I stuck at this integral while studying electrodynamics $$\int n_in_jn_ln_m\mathrm{d}\Omega$$ where $\textbf{n}$ is the unit vector with $$n_i=\frac{x_i}{r},\quad r=\sqrt{x^2+y^2+z^2},\quad x_1=x,x_2=y,x_3=z$$ i,j,l,m are indices 1,2 or 3,and with the Kronecker $\delta$ symbol defined as $$\delta_{ij}=\begin{cases} 1, &i=j\\ 0, &i\neq j \end{cases}$$ $\Omega$ is the solid angle and the integral is over the whole space. The answer is $$\frac{4\pi}{15}(\delta_{ij}\delta_{lm}+\delta_{il}\delta_{jm}+\delta_{im}\delta_{jl})$$ or for example, $$\int n_1n_1n_2n_2\mathrm{d}\Omega =\int_\theta\int_\varphi\frac{x^2y^2}{r^4}\sin\theta\mathrm{d}\theta\mathrm{d}\varphi=\frac{4\pi}{15}$$ (using spherical coordinates)
But how can I get this answer (without too much discussion)?
If needed, this integral originates from this problem

Answer 1

(Too long for a comment)

The choice of the system of coordinate is not prescribed regarding rotation - any new system obtained by means of rotation of the old one is also acceptable. On the other rhand, the result of the integration cannot depend on the choice of the system and should be invariant vs. any rotation. Therefore, the answer should be expressed in terms of some tensor, invariant over rotation. There are only two such tensors: $\epsilon_{ijk}$ (antisymmetric over permutation of any pair of its indices), and $\delta_{ik}$ (symmetric over permutation). $n_in_jn_kn_l$ is evidently symmetric over permutation, so we should construct the answer of the combination of $\delta_{ik}$.

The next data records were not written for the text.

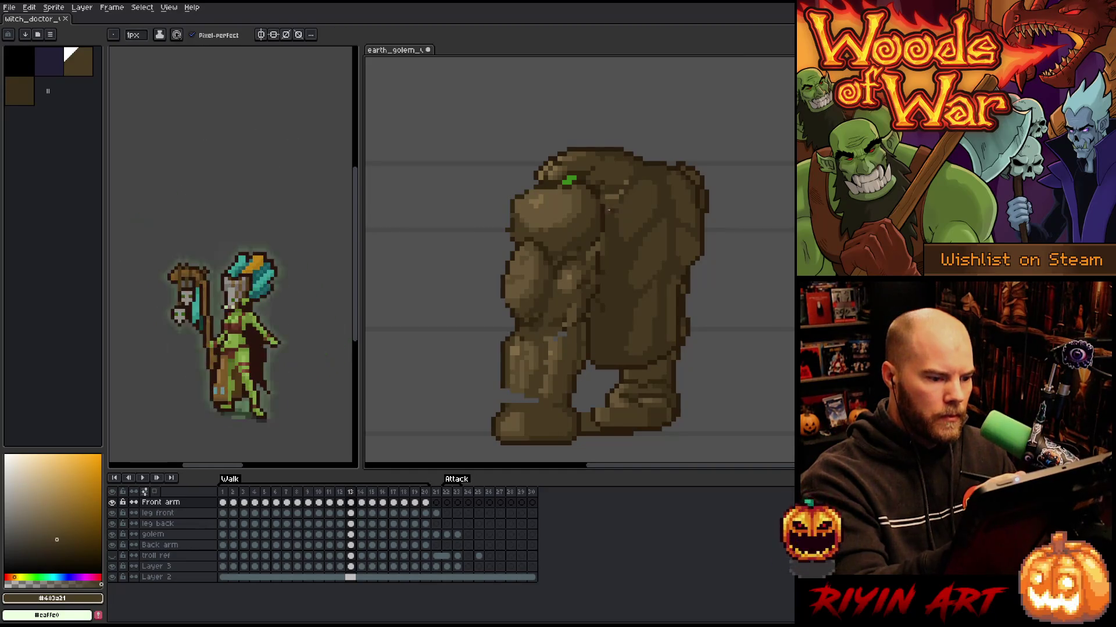
pyautogui.keyDown('alt'); pyautogui.click(603, 211); pyautogui.keyUp('alt')
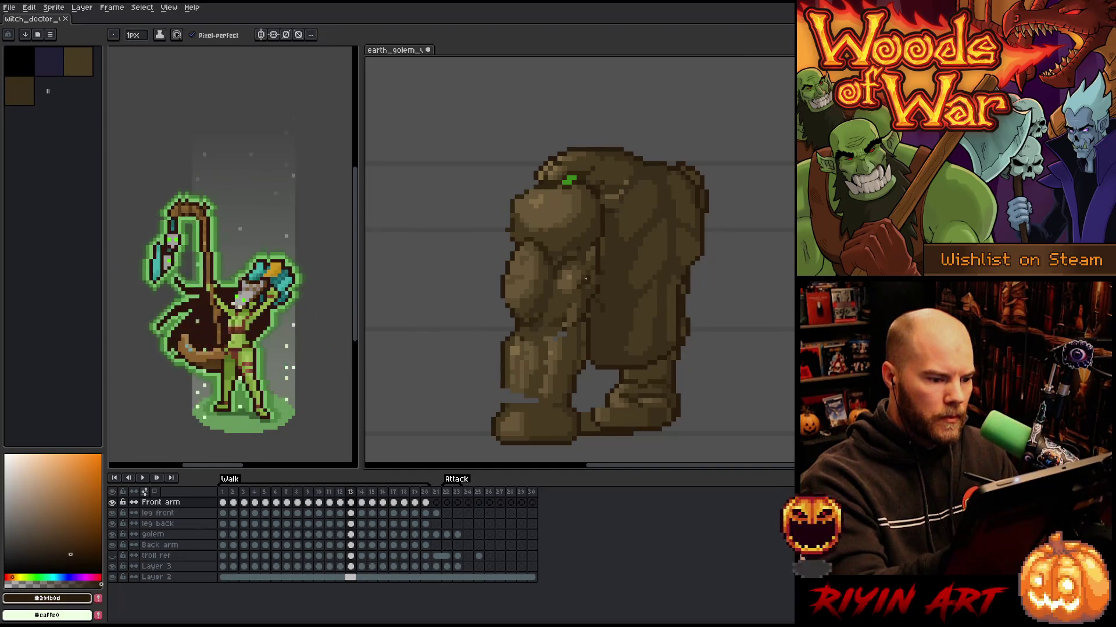
pyautogui.keyDown('alt'); pyautogui.click(590, 252); pyautogui.keyUp('alt')
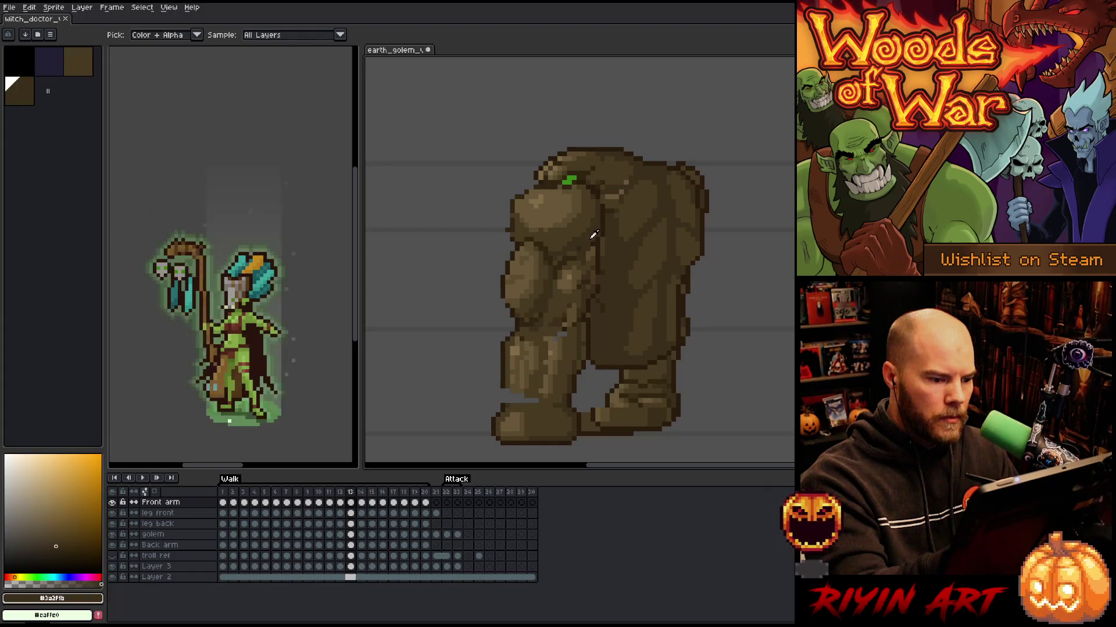
pyautogui.keyDown('alt'); pyautogui.click(582, 262); pyautogui.keyUp('alt')
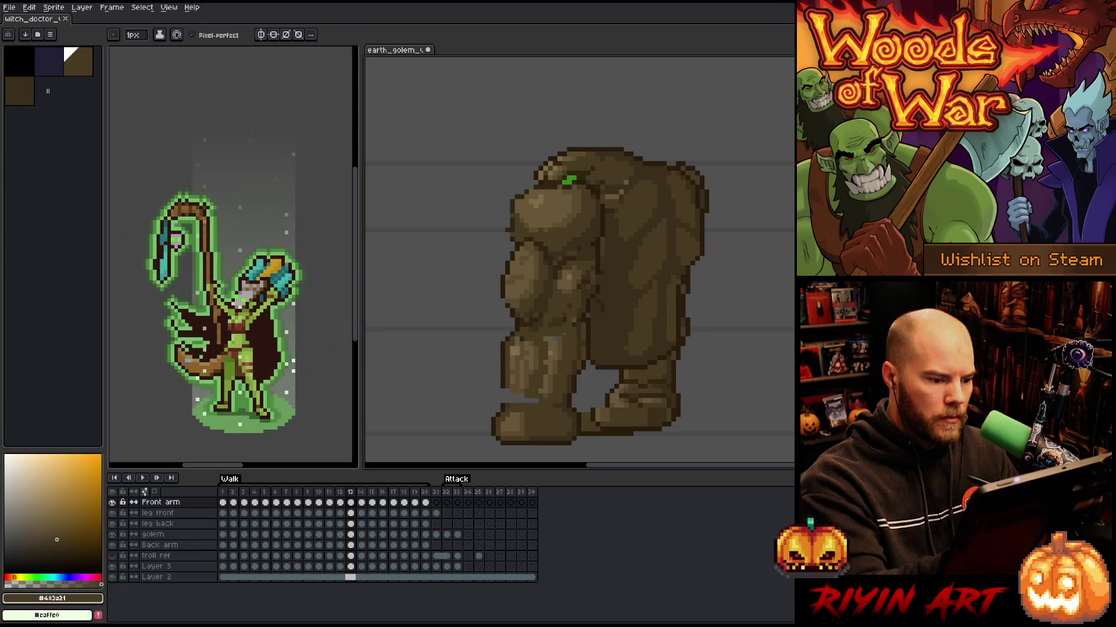
pyautogui.keyDown('alt'); pyautogui.click(598, 284); pyautogui.keyUp('alt')
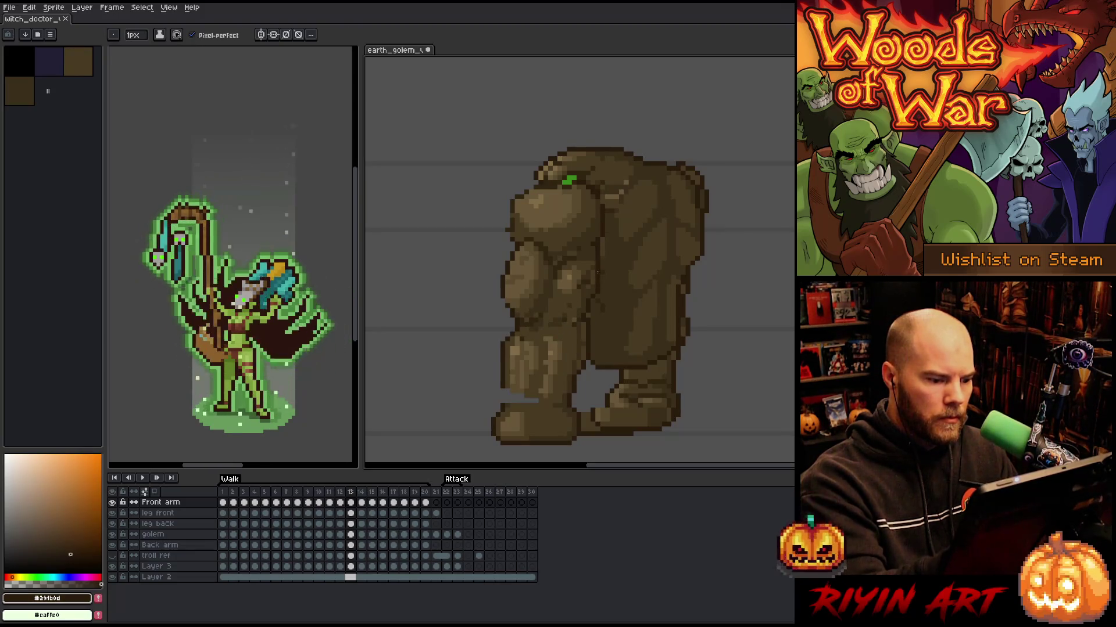
pyautogui.keyDown('alt'); pyautogui.click(593, 250); pyautogui.keyUp('alt')
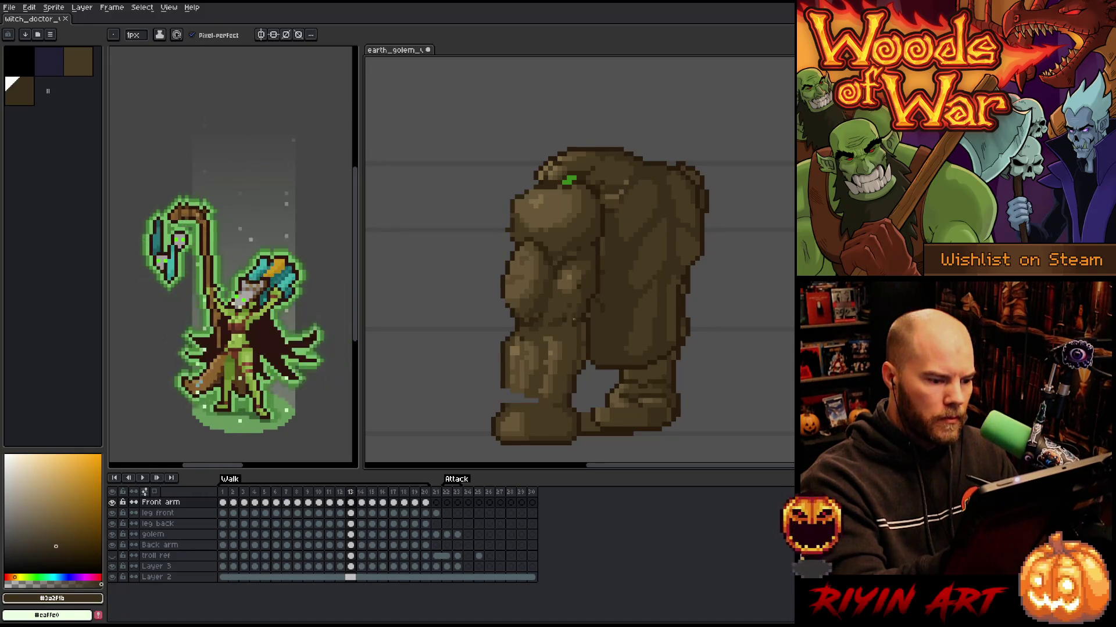
pyautogui.keyDown('alt'); pyautogui.click(511, 382); pyautogui.keyUp('alt')
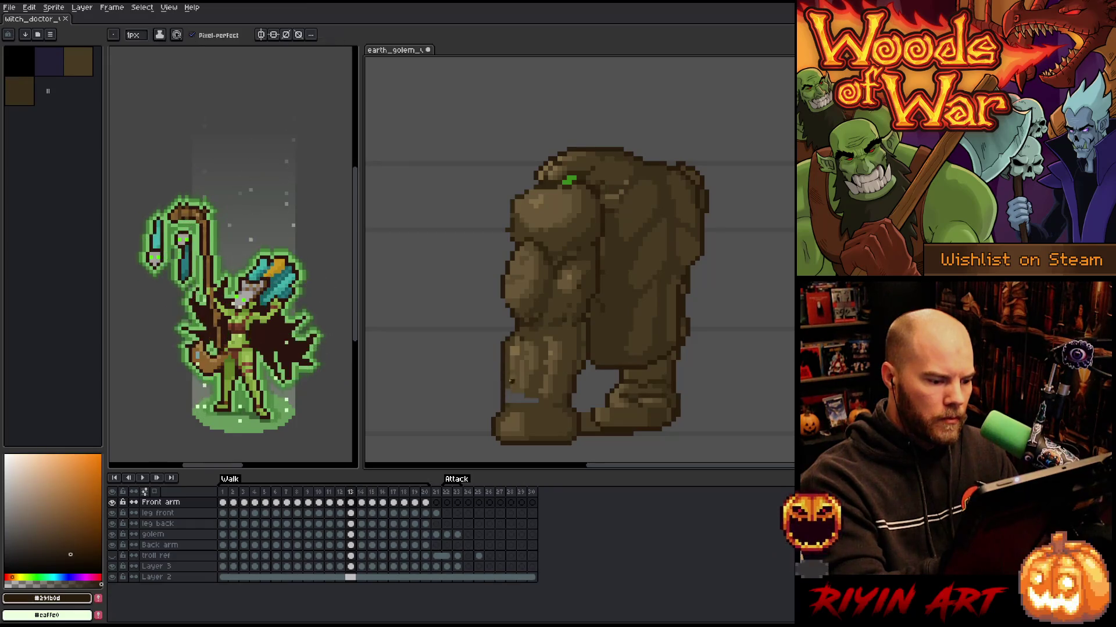
# Fill and touch up the arm in light and dark browns, then check neighbouring frames
pyautogui.press('g')
pyautogui.keyDown('alt'); pyautogui.click(631, 383); pyautogui.keyUp('alt')
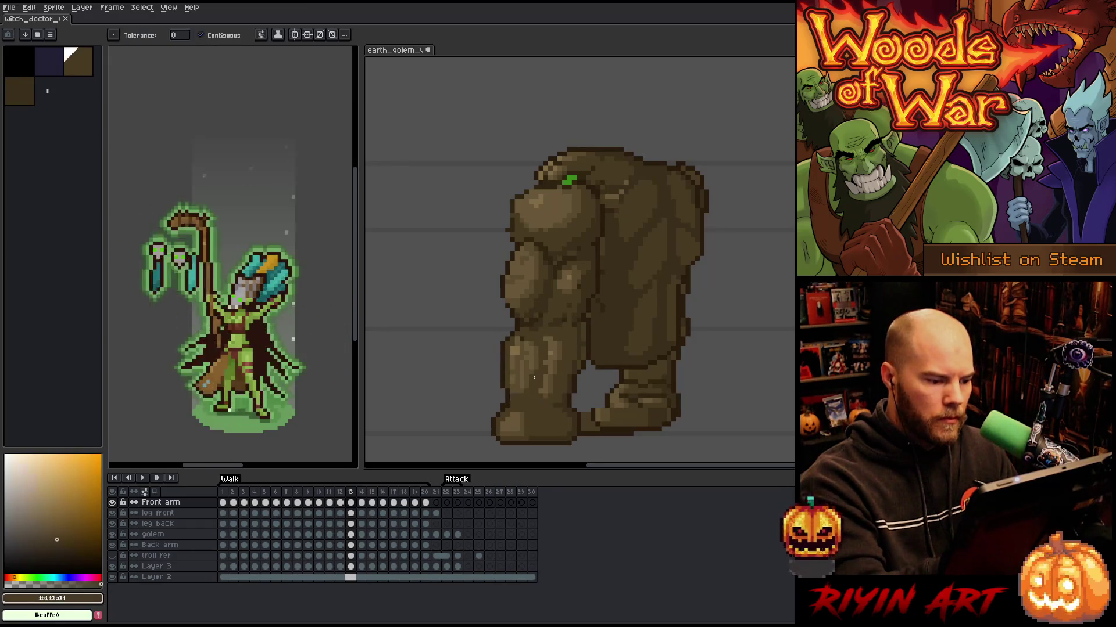
pyautogui.press('b')
pyautogui.keyDown('alt'); pyautogui.click(511, 230); pyautogui.keyUp('alt')
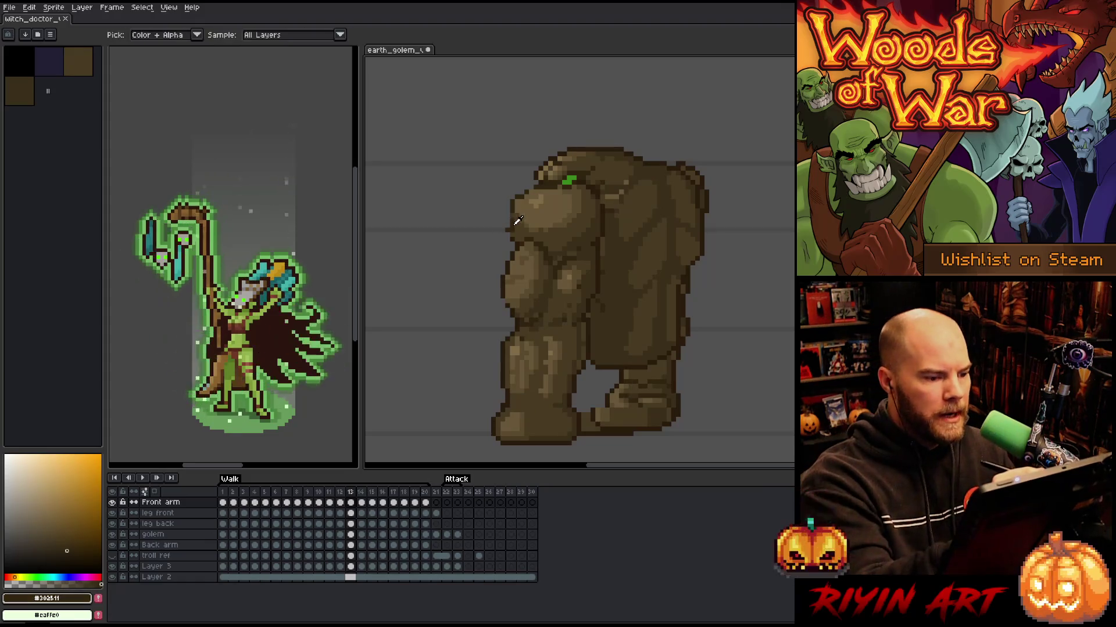
pyautogui.keyDown('alt'); pyautogui.click(517, 229); pyautogui.keyUp('alt')
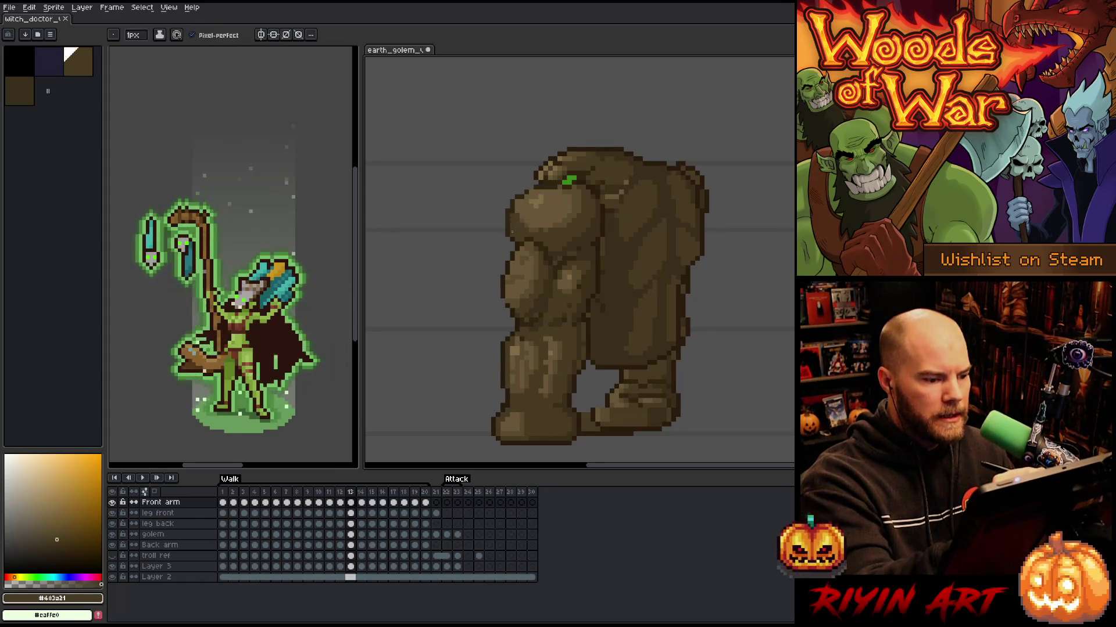
pyautogui.press('period')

The general form is $\,a(\delta_{ij}\delta_{kl}+\delta_{ik}\delta_{jl}+\delta_{il}\delta_{jk})$ - evidently, symmetric over permutation of any pair of its indices. We just have to define the constant $a$. $$\int n_in_jn_kn_l \,d\Omega=a(\delta_{ij}\delta_{kl}+\delta_{ik}\delta_{jl}+\delta_{il}\delta_{jk})$$ Making the convolution of indices, for example, by means of $\delta_{ij}\delta_{kl}$ $$\int n_in_jn_kn_l \,\delta_{ij}\delta_{kl}\,d\Omega=a(\delta_{ij}\delta_{kl}+\delta_{ik}\delta_{jl}+\delta_{il}\delta_{jk})\delta_{ij}\delta_{kl}$$ (summation over repeated indices is implied). Given that $\,\delta_{ik}\delta_{kl}=\delta_{il}$; $\,\delta_{ik}\delta_{ik}=\delta_{ii}=1+1+1=3\,$, and $n_in_j\delta_{ij}=n_1^2+n_2^2+n_3^2=(\vec n)^2=1$ $$\int 1\cdot d\Omega=4\pi=a(3\cdot3+3+3)=15\,a$$ $$a=\frac{4\pi}{15}$$